Exercise description: Look for the word "Vera" in the data below, and copy every line that holds it.

Task data:
::::::::::
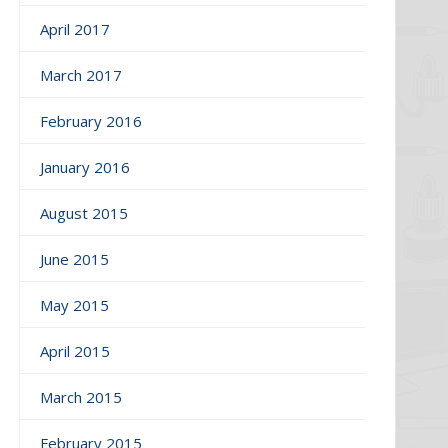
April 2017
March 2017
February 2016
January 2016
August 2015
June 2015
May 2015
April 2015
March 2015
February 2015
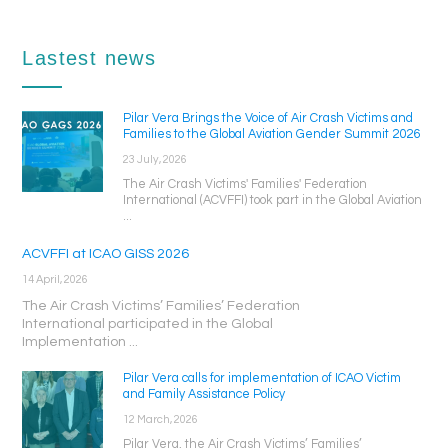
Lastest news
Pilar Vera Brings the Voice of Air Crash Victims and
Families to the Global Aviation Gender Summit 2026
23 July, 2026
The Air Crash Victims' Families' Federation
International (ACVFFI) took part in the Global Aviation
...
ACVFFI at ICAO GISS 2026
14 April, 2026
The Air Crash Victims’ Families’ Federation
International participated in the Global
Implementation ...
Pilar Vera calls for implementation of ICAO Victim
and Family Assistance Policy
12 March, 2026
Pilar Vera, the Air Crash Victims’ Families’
::::::::::
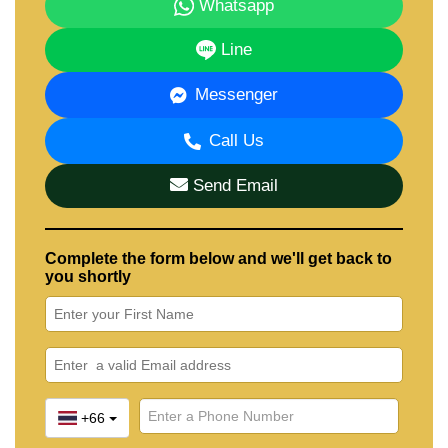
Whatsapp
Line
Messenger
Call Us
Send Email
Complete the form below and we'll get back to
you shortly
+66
::::::::::
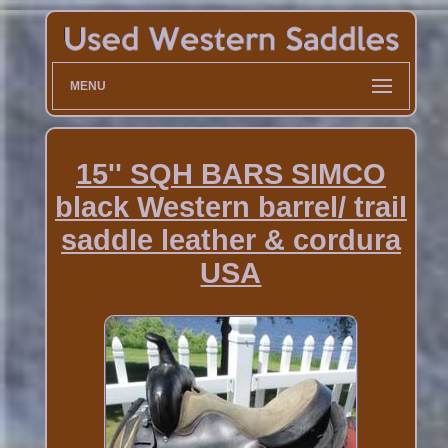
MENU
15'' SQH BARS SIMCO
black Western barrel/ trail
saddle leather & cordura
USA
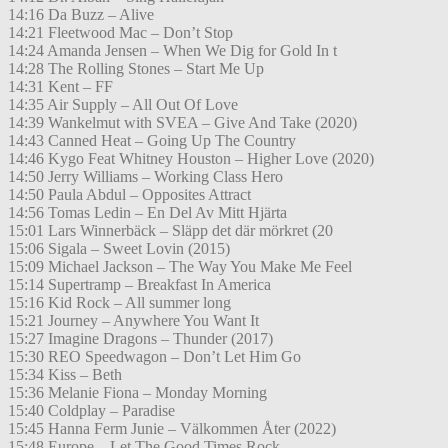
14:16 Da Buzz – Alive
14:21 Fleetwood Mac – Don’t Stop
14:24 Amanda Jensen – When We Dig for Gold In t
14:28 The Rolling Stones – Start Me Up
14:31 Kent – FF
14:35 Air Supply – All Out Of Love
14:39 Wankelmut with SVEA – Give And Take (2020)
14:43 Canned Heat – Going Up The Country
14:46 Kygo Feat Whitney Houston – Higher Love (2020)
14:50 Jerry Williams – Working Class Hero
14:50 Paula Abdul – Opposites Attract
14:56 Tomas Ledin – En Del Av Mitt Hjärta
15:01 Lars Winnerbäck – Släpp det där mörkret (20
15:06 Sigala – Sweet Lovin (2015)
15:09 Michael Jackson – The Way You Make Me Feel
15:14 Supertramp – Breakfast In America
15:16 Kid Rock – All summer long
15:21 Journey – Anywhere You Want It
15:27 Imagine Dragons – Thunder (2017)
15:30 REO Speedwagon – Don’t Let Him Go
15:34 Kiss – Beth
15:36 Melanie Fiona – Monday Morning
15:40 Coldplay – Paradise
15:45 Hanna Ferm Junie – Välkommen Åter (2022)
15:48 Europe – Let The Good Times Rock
::::::::::
Result for this task:
Pilar Vera Brings the Voice of Air Crash Victims and
Pilar Vera calls for implementation of ICAO Victim
Pilar Vera, the Air Crash Victims’ Families’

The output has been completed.